Große Freude im Stuttgarter Rathaus in diesen sonnigen März-Tagen: Die einzigartige Stuttgarter Schulstraße könnte bald ein weltweites Kulturerbe sein, denn die berühmte Fußgängerzone, eine der ersten ihrer Art in Deutschland, wurde als UNESCO-Welterbe vorgeschlagen.
Seit ihrer Einrichtung im Jahr 1953 steht die Schulstraße für die Vision einer autolosen Innenstadt und prägte die Entwicklung vieler weiterer Fußgängerzonen in Deutschland und Europa.

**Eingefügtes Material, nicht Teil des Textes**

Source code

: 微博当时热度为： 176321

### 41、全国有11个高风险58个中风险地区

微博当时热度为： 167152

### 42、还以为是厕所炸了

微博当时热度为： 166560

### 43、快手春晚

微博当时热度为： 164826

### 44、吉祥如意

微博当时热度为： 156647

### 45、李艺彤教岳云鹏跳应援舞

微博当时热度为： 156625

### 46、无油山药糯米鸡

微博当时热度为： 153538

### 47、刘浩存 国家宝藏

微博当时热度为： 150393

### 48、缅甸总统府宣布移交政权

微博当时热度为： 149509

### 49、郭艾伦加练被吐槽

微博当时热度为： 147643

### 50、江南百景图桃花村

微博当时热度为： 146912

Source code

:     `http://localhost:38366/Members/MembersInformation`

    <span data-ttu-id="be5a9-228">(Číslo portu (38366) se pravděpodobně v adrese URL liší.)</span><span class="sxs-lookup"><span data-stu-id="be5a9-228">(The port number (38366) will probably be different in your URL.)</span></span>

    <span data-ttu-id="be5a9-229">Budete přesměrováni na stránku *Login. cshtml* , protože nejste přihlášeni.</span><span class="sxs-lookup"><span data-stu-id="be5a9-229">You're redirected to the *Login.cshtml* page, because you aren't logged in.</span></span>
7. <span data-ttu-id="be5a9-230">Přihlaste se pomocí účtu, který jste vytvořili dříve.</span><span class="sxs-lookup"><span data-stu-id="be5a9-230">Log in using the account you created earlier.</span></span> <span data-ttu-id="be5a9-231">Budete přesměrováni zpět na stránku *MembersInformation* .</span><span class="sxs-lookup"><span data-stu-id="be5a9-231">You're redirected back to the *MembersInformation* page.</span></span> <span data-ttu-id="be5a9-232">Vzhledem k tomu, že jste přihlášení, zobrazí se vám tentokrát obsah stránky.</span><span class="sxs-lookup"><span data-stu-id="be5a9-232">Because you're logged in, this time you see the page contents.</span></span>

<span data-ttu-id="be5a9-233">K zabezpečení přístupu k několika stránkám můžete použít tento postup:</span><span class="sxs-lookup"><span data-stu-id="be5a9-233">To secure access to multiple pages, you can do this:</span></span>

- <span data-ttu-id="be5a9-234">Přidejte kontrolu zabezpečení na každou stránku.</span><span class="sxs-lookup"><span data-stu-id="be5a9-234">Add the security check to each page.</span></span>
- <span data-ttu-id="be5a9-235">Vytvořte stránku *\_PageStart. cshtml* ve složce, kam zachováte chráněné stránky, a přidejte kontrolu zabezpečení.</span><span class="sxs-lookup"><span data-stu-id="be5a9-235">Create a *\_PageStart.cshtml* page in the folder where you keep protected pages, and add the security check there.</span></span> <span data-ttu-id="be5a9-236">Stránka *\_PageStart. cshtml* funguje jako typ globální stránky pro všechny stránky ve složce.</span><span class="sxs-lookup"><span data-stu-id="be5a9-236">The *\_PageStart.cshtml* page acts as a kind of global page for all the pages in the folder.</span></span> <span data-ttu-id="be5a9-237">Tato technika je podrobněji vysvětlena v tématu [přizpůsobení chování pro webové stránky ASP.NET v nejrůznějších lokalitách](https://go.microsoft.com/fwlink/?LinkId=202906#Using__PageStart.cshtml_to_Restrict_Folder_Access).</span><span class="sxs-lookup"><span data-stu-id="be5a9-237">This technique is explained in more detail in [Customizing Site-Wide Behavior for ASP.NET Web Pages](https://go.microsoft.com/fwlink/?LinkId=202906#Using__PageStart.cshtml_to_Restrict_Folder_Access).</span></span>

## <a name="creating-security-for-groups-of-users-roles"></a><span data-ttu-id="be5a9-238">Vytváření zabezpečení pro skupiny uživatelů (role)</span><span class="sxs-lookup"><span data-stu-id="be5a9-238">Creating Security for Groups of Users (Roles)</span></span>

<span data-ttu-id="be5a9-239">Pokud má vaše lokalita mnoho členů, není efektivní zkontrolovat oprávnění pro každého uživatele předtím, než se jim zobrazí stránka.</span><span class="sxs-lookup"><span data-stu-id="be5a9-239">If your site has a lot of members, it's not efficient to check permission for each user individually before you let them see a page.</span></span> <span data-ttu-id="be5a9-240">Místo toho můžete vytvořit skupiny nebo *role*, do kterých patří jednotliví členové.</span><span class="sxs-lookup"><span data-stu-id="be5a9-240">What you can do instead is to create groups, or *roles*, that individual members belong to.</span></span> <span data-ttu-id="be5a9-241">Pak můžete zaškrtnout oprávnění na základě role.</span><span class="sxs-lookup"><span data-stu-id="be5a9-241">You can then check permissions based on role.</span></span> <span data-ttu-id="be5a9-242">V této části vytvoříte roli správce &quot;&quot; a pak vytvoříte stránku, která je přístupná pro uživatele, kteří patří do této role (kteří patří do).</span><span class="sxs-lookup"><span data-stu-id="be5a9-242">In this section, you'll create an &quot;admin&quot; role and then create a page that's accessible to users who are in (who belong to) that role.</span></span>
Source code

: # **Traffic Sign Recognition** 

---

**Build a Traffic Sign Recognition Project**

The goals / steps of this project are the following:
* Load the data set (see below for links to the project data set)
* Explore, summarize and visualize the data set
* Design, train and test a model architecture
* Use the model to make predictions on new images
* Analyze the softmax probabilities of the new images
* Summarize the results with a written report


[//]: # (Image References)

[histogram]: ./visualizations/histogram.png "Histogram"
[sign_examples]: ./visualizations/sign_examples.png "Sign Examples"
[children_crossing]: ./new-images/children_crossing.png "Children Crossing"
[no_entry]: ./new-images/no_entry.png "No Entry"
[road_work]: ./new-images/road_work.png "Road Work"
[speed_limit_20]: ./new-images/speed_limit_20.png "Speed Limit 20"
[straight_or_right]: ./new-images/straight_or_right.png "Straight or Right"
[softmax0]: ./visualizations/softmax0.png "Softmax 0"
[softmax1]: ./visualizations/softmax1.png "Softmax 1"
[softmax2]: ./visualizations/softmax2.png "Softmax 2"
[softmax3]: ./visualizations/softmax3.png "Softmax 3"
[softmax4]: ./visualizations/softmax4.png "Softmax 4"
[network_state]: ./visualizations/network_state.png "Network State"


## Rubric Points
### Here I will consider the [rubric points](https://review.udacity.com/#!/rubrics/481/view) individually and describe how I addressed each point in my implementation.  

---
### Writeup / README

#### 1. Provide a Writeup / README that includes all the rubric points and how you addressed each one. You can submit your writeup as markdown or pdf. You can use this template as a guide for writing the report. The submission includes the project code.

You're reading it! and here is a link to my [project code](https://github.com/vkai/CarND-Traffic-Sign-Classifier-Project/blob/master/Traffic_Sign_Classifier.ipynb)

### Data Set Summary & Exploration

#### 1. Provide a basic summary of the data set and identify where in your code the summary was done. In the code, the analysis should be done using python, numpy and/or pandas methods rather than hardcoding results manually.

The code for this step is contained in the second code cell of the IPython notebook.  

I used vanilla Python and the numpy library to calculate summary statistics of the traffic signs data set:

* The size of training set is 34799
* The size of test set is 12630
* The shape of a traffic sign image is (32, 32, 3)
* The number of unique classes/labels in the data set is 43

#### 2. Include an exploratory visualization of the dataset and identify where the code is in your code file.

Die Schulstraße war damals ein revolutionäres Konzept: eine Straße ausschließlich für Fußgänger, frei von Verkehr und Lärm. Als eines der ersten Experimente dieser Art markierte sie einen Wendepunkt in der Stadtplanung und brachte Stuttgart in die Vorreiterrolle für moderne Innenstadtkonzepte.
Charakteristisch für die Straße ist ihre zweigeschossige Bauweise mit schmalen Gebäuden, die eine zweite Ebene über den Läden und Cafés bieten. Dieses Konzept der Mehr-Ebenen-Gestaltung gilt als innovativ für die Zeit nach dem Zweiten Weltkrieg und spiegelt die Wiederaufbau-Architektur der 1950er-Jahre wider.
Diese Konstruktion erinnert insbesondere dank einigen Asia-Lokalen an eine wuselige schwäbische Interpretation der New Yorker Canal Street und bietet einzigartige Blickachsen über die kurze, aber geschichtsträchtige Straße, ein enges Portal, ein fettiger Schlund zwischen Königstraße und Marktplatz.
Trotz ihrer historischen Bedeutung fällt es vielen Stuttgarter:innen bis heute schwer, eine Liebesbeziehung zur Schulstraße aufzubauen. Die Fußgängerzone kämpft mit Herausforderungen wie Leerstand, wechselnden Mietern und einer Dominanz von Fast-Food-Restaurants, die den einstigen Charme der Einkaufsstraße verblassen lassen.
Seit Jahrzehnten wird die Schulstraße deswegen liebevoll bis sehr verächtlich „Fressgasse“ genannt. Dieser feststehende Begriff soll im Zuge des Welterbe-Prozesses ebenfalls offiziell geschützt und eventuell auf einem Tourismusschild an der Autobahn angekündigt werden.
Während einige die Schulstraße als Sinnbild eines lebendigen Stadtzentrums sehen, beklagen andere einen Mangel an hochwertigen Einzelhändlern und kultureller Vielfalt. „Die Schulstraße hat ihren eigenen Charakter, aber sie muss dringend neu belebt werden“, sagt meint Helmut W. aus Stuttgart-Waldenbuch. Dass die Schulstraße wirklich UNESCO Welterbe wird, daran glaubt er nicht. “Das ist doch wieder nur so eine Quatsch-Idee von den Grünen!!!!”
“Früher gab es noch den Schuh Braun mit der Rutsche drin, das war schön!”, weiß Gerda Diesenschwinger aus Stuttgart-Rutesheim. “Schauen sie sich an, wie es hier heute aussieht und es stinkt!” Sie komme selten nach Stuttgart meint sie, auch weil sie direkt in der Schulstraße nicht mehr parken könnte, das geht ja nicht mehr seit 1953.
Die Nominierung als UNESCO-Welterbe könnte der Schulstraße neuen Aufwind verleihen. Der Status würde nicht nur internationale Anerkennung bedeuten, sondern auch neue Investitionen und touristisches Interesse wecken – wie die vielen neuen Burger-Läden am Rotebühlplatz.
Die Entscheidung über die UNESCO-Anerkennung wird jedoch noch einige Zeit in Anspruch nehmen. Wir bleiben da dran!